TO BE DONE >> Copy out all of the material below, line for line, without changing anything.

- - - -

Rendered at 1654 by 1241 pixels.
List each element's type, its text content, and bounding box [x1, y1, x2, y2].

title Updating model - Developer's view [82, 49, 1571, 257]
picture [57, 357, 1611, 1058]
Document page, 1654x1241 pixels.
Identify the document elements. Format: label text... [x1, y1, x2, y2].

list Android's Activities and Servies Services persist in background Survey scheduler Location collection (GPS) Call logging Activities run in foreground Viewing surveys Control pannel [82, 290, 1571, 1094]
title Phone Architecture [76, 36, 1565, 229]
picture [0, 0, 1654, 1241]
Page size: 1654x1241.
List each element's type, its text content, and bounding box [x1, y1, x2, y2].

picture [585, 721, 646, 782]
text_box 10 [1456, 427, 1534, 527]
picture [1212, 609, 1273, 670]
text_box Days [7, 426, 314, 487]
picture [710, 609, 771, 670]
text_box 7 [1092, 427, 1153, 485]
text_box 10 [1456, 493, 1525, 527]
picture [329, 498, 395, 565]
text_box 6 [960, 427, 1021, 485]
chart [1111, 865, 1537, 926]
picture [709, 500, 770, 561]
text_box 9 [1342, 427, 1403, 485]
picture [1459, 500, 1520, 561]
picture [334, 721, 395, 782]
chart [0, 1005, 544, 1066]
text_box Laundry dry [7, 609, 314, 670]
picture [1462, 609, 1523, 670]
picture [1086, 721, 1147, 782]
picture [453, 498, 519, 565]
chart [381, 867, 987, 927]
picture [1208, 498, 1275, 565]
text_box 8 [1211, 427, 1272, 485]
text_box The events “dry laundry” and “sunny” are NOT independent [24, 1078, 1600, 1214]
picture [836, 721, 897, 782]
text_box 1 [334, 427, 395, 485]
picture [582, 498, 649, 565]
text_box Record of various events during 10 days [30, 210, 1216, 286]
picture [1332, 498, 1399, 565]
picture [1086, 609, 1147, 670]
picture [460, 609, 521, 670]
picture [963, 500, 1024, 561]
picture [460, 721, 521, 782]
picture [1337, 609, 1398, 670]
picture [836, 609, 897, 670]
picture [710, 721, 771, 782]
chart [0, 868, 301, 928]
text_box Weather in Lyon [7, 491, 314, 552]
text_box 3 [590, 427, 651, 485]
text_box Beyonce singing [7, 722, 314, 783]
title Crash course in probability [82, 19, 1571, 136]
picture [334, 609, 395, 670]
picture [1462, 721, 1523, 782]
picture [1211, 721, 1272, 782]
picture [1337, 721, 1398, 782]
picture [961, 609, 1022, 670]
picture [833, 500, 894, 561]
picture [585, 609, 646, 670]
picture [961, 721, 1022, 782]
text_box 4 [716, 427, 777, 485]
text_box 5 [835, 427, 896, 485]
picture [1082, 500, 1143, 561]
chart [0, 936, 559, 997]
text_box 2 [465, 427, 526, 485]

- - - -

ANSWER TO THIS PROBLEM >>
Rendered at 1654 by 1241 pixels.
List each element's type, its text content, and bounding box [x1, y1, x2, y2].

title Updating model - Developer's view [82, 49, 1571, 257]
picture [57, 357, 1611, 1058]
Document page, 1654x1241 pixels.
Identify the document elements. Format: label text... [x1, y1, x2, y2].

list Android's Activities and Servies Services persist in background Survey scheduler Location collection (GPS) Call logging Activities run in foreground Viewing surveys Control pannel [82, 290, 1571, 1094]
title Phone Architecture [76, 36, 1565, 229]
picture [0, 0, 1654, 1241]
Page size: 1654x1241.
List each element's type, its text content, and bounding box [x1, y1, x2, y2].

picture [585, 721, 646, 782]
text_box 10 [1456, 427, 1534, 527]
picture [1212, 609, 1273, 670]
text_box Days [7, 426, 314, 487]
picture [710, 609, 771, 670]
text_box 7 [1092, 427, 1153, 485]
text_box 10 [1456, 493, 1525, 527]
picture [329, 498, 395, 565]
text_box 6 [960, 427, 1021, 485]
chart [1111, 865, 1537, 926]
picture [709, 500, 770, 561]
text_box 9 [1342, 427, 1403, 485]
picture [1459, 500, 1520, 561]
picture [334, 721, 395, 782]
chart [0, 1005, 544, 1066]
text_box Laundry dry [7, 609, 314, 670]
picture [1462, 609, 1523, 670]
picture [1086, 721, 1147, 782]
picture [453, 498, 519, 565]
chart [381, 867, 987, 927]
picture [1208, 498, 1275, 565]
text_box 8 [1211, 427, 1272, 485]
text_box The events “dry laundry” and “sunny” are NOT independent [24, 1078, 1600, 1214]
picture [836, 721, 897, 782]
text_box 1 [334, 427, 395, 485]
picture [582, 498, 649, 565]
text_box Record of various events during 10 days [30, 210, 1216, 286]
picture [1332, 498, 1399, 565]
picture [1086, 609, 1147, 670]
picture [460, 609, 521, 670]
picture [963, 500, 1024, 561]
picture [460, 721, 521, 782]
picture [1337, 609, 1398, 670]
picture [836, 609, 897, 670]
picture [710, 721, 771, 782]
chart [0, 868, 301, 928]
text_box Weather in Lyon [7, 491, 314, 552]
text_box 3 [590, 427, 651, 485]
text_box Beyonce singing [7, 722, 314, 783]
title Crash course in probability [82, 19, 1571, 136]
picture [334, 609, 395, 670]
picture [1462, 721, 1523, 782]
picture [1211, 721, 1272, 782]
picture [1337, 721, 1398, 782]
picture [961, 609, 1022, 670]
picture [833, 500, 894, 561]
picture [585, 609, 646, 670]
picture [961, 721, 1022, 782]
text_box 4 [716, 427, 777, 485]
text_box 5 [835, 427, 896, 485]
picture [1082, 500, 1143, 561]
chart [0, 936, 559, 997]
text_box 2 [465, 427, 526, 485]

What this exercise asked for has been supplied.